The "sensing element" of a Field Effect Transistor (FET) nanobiosensor is the semiconductor channel (nanowire) of the transistor. This channel is fabricated using nanosized materials such as carbon nanotubes, metal oxide nanowires (ex: In2O3), or Si nanowires. A unique property of these materials is the very high surface to volume ratio: a very large portion of the atoms are located on the surface for the nanowires whereas all the atoms are surface atoms in the case of carbon nanotubes. Because of this, the nanowire/nanotube becomes extremely sensitive to the environment and to everything coming in close contact to its surface.

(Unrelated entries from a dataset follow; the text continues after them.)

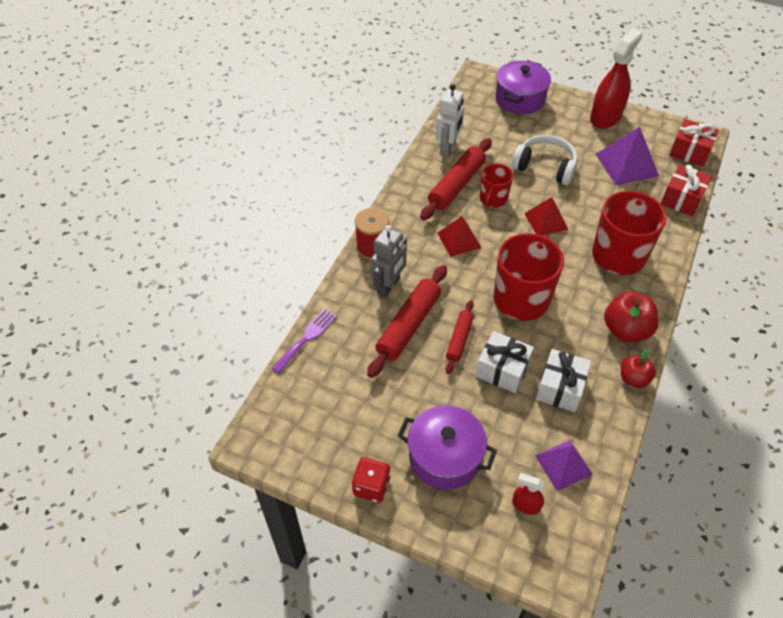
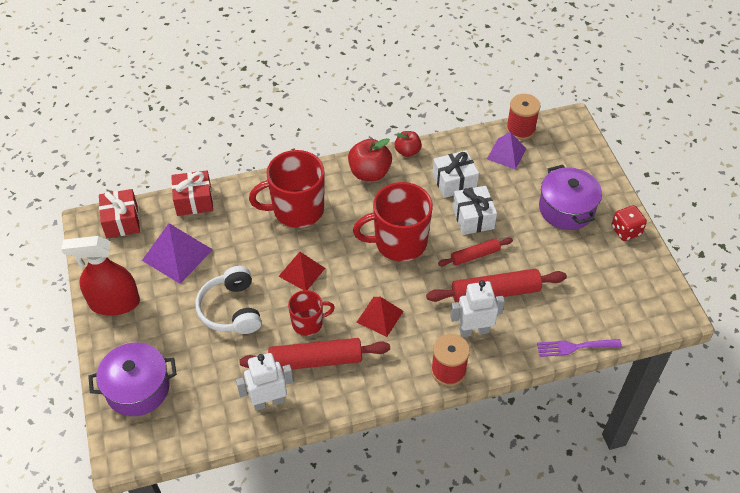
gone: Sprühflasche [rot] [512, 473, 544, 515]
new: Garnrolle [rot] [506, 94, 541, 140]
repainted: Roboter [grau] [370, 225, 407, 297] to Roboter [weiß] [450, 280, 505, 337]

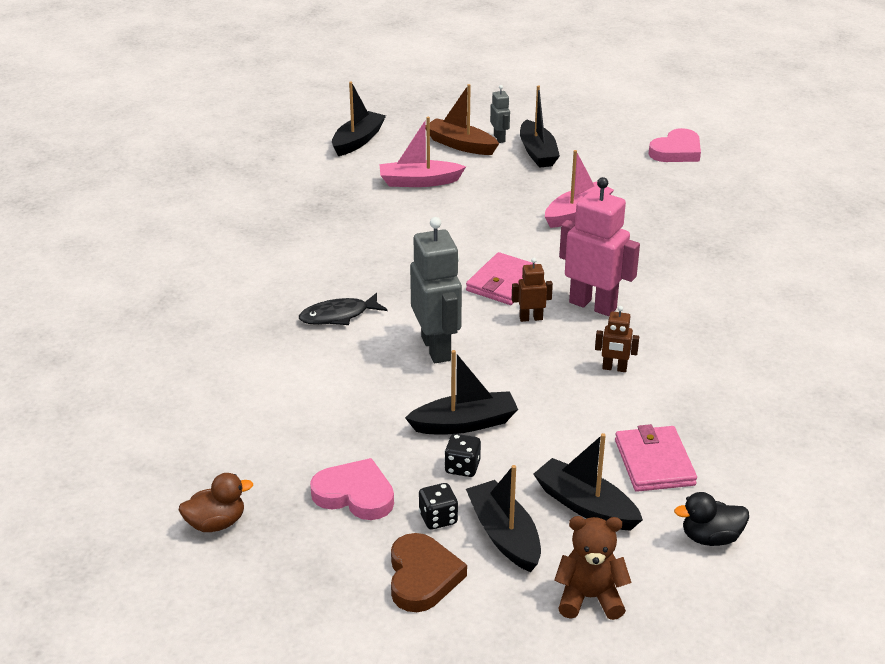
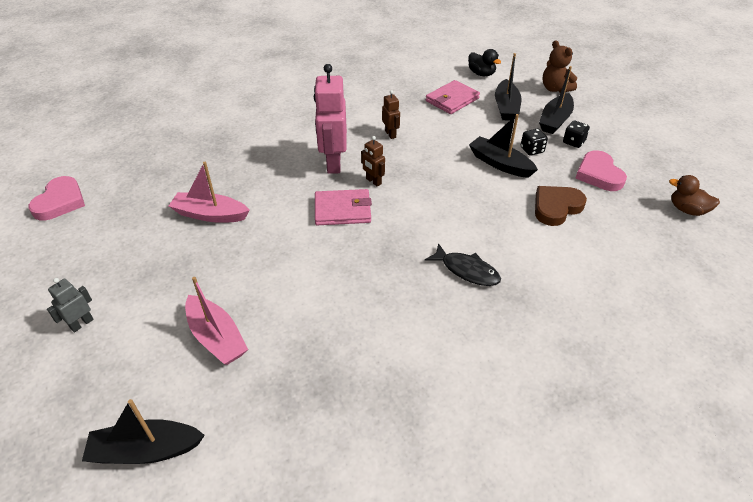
gone: Boot [braun] [426, 84, 499, 155]; Boot [schwarz] [520, 85, 560, 168]; Roboter [grau] [410, 217, 462, 363]
shifted: Herz [braun] [391, 533, 467, 612] to [535, 186, 587, 226]
rotated: Herz [rosa] [648, 128, 701, 162] = [28, 176, 85, 220] 90 degrees clockwise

A specific recognition group can be used to coat the surface of the nanowire/nanotube, making the device specifically sensitive only to a particular target. This recognition group could be a single stranded DNA (capable of recognizing its complementary strand), an antibody (that recognize a particular antigene), an aptamer that shows affinity for a unique target, or a protein that specifically interact with another biological molecule. The presence of this recognition group on the nanowire surface gives to the device high specificity and exclusivity toward its target.
Once the nanowire based transistor has been coated with a specific recognition group, the device is ready to function as a nanobiosensor. In a working nanobiosensor, the current flowing throught the nanowire is monitored versus time. Initially, some voltage is applied between the transistor's source and drain and the resulting current is used asbaseline signal. At this point the device is contact with some physiological solution but the target molecule is not present.
The target biomolecule is usually a charged molecule in aqueous media. These charges can act as chemical gate for the transistor, modifying its electrical properties. These charges influence the current flow in the nanowire by injecting holes or electron. Once the target molecule interacts with the surface of the nanowire/nanotube, the current flowing through the nanowire either decreases or increases (depending on the type of charge injected). This is the signal that alert the analyst about the presence of biomolecule for which the nanobiosensor was designed.
These two NanoBioSensors were designed to detect the presence of the PSA protein, a biomarker used in oncology to monitor the growth of prostate cancer. The top device was fabricated using a single Indium Oxide nanowire whereas the bottom device was made with a mat of carbon nanotubes. After having established a baseline current we added: a drop of buffer solution to check how the mechanical disturbance would affected the baseline signal; a solution containing the BSA protein, a non-target molecule for which our device did not show any response; a solution containing the PSA protein, which, upon interacting with the device surface, caused the conductivity to change (positive response).